Anthony Volpe wins competition to be Yankees’ Opening Day shortstop
TAMPA — The Yankees will have a 21-year-old New Jersey product starting at shortstop on Opening Day.
Anthony Volpe has won the shortstop battle the Yankees held during spring training, consistently showing off his all-around game and the high potential that team officials had been raving about since drafting him in the first round in 2019.
Volpe entered camp seemingly with the longest odds to win the job, with Isiah Kiner-Falefa the incumbent and Oswald Peraza ahead in his development path after making a one-month cameo at the end of last season.
Unlike Kiner-Falefa and Peraza, Volpe was not on the 40-man roster and had only played 22 games at Triple-A, a knock because the Yankees typically like their prospects to conquer each level of the minor leagues before moving up.

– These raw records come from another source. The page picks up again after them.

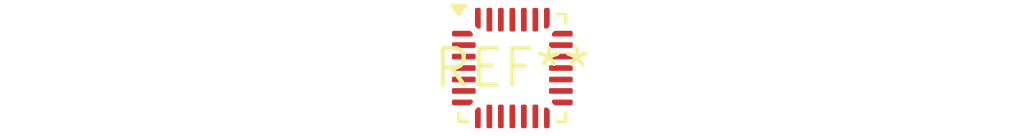
<source format=kicad_pcb>
(kicad_pcb (version 20240108) (generator pcbnew)

  (general
    (thickness 1.6)
  )

  (paper "A4")
  (layers
    (0 "F.Cu" signal)
    (31 "B.Cu" signal)
    (32 "B.Adhes" user "B.Adhesive")
    (33 "F.Adhes" user "F.Adhesive")
    (34 "B.Paste" user)
    (35 "F.Paste" user)
    (36 "B.SilkS" user "B.Silkscreen")
    (37 "F.SilkS" user "F.Silkscreen")
    (38 "B.Mask" user)
    (39 "F.Mask" user)
    (40 "Dwgs.User" user "User.Drawings")
    (41 "Cmts.User" user "User.Comments")
    (42 "Eco1.User" user "User.Eco1")
    (43 "Eco2.User" user "User.Eco2")
    (44 "Edge.Cuts" user)
    (45 "Margin" user)
    (46 "B.CrtYd" user "B.Courtyard")
    (47 "F.CrtYd" user "F.Courtyard")
    (48 "B.Fab" user)
    (49 "F.Fab" user)
    (50 "User.1" user)
    (51 "User.2" user)
    (52 "User.3" user)
    (53 "User.4" user)
    (54 "User.5" user)
    (55 "User.6" user)
    (56 "User.7" user)
    (57 "User.8" user)
    (58 "User.9" user)
  )

  (setup
    (pad_to_mask_clearance 0)
    (pcbplotparams
      (layerselection 0x00010fc_ffffffff)
      (plot_on_all_layers_selection 0x0000000_00000000)
      (disableapertmacros false)
      (usegerberextensions false)
      (usegerberattributes false)
      (usegerberadvancedattributes false)
      (creategerberjobfile false)
      (dashed_line_dash_ratio 12.000000)
      (dashed_line_gap_ratio 3.000000)
      (svgprecision 4)
      (plotframeref false)
      (viasonmask false)
      (mode 1)
      (useauxorigin false)
      (hpglpennumber 1)
      (hpglpenspeed 20)
      (hpglpendiameter 15.000000)
      (dxfpolygonmode false)
      (dxfimperialunits false)
      (dxfusepcbnewfont false)
      (psnegative false)
      (psa4output false)
      (plotreference false)
      (plotvalue false)
      (plotinvisibletext false)
      (sketchpadsonfab false)
      (subtractmaskfromsilk false)
      (outputformat 1)
      (mirror false)
      (drillshape 1)
      (scaleselection 1)
      (outputdirectory "")
    )
  )

  (net 0 "")

  (footprint "OnSemi_VCT-28_3.5x3.5mm_P0.4mm" (layer "F.Cu") (at 0 0))

)

</source>
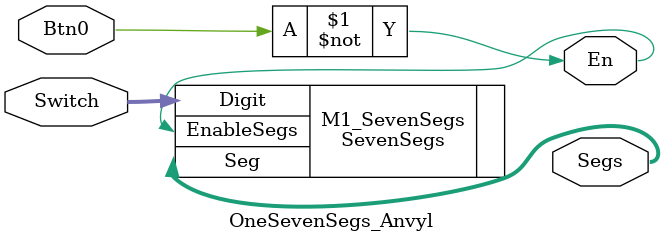
<source format=v>
`timescale 1ns / 1ps
module OneSevenSegs_Anvyl(
    input           [3:0]                               Switch  ,
    input                                               Btn0    ,
    output          [6:0]                               Segs    ,
    output                                              En
    );

 assign En = ~Btn0 ; // Btn0 means for Disable

 SevenSegs M1_SevenSegs( .Digit(Switch) , 
.EnableSegs(En) , .Seg(Segs) );

endmodule

</source>
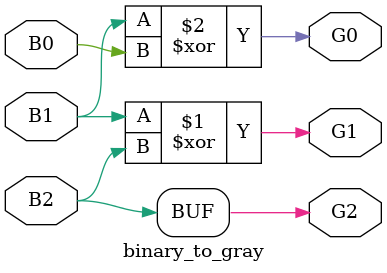
<source format=sv>
module binary_to_gray(
  input wire B2,B1,B0,
  output wire G2,G1,G0
);
  assign G2=B2;
  assign G1=B1 ^ B2;
  assign G0=B1 ^ B0;
  
endmodule

</source>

But Volpe forced his way onto the Opening Day roster with a stellar camp that caught the attention of veteran teammates and coaches early on.
The Delbarton grad never let his foot off the gas pedal, making it just about impossible for the Yankees not to carry him on the roster immediately out of camp.
Yankees captain Aaron Judge all but foreshadowed the move earlier this spring when asked about Volpe’s lack of Triple-A experience, saying the best players should be up with the Yankees regardless of age.
Since then, Volpe has only continued to make a loud case for the job.
“He just shows up ready to work,” Judge said Saturday after Volpe came up a home run short of the cycle. “He’s prepared. Very rarely do you see that at such a young age. There’s usually some — a little immature, a little unprepared or the moment’s too big. But he seems ready to go every single game I’ve played behind him.”
Volpe will be the first rookie in the Yankees’ Opening Day lineup since Judge in 2017.
He will also be the youngest Yankee to start on Opening Day since a 21-year-old Derek Jeter did so in 1996, according to MLB.com.
Volpe had a scheduled day off on Sunday, but through 17 Grapefruit League games, he was batting .314 with a 1.064 OPS and five steals.
The addition of Volpe to the Yankees lineup could inject some needed athleticism, especially in the first season in which the bases will be bigger and pickoffs will be limited.
Last season, when those rules were already in place in the minor leagues, Volpe stole 50 bases in 132 games between Double-A Somerset and Triple-A Scranton/Wilkes-Barre.
While scouts are split on whether Volpe’s long-term future is at shortstop or second base, there is little doubt about his offense, baseball IQ or how he carries himself on and off the field.
“He just comes to beat your ass,” a National League scout who has seen Volpe often in the minor leagues said recently. “He’s just that guy who’s in the middle of anything good that happens almost every day — offensively, defensively, baserunning.”